───── SUPPLIED INFORMATION

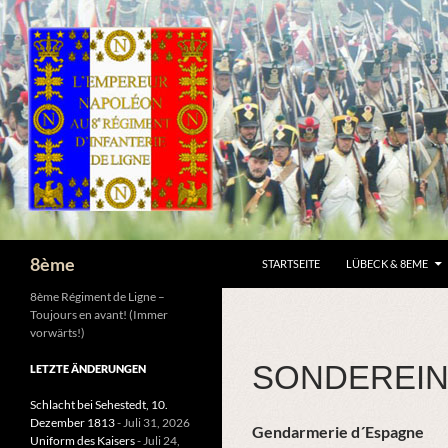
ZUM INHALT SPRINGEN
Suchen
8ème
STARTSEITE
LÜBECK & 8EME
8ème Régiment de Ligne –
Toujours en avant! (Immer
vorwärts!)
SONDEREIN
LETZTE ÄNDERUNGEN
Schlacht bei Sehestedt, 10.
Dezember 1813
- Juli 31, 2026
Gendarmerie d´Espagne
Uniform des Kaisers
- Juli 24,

──────────
───── SUPPLIED INFORMATION

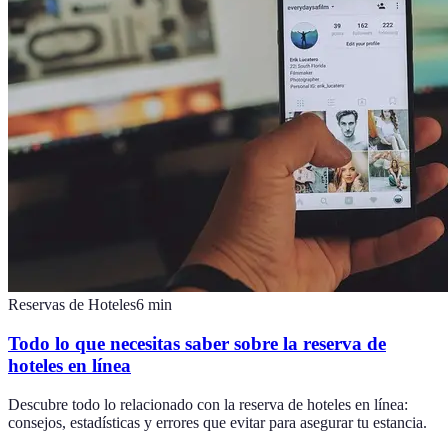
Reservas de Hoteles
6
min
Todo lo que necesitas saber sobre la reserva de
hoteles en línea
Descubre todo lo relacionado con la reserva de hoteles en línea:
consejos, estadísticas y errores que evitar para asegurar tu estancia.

──────────

*THE TASK*: Above are the records; from them, give again exactly the lines from the one containing "Reservas de Hoteles" through the one containing "consejos, estadísticas y", both included.

*ANSWER SECTION*:
Reservas de Hoteles
6
min
Todo lo que necesitas saber sobre la reserva de
hoteles en línea
Descubre todo lo relacionado con la reserva de hoteles en línea:
consejos, estadísticas y errores que evitar para asegurar tu estancia.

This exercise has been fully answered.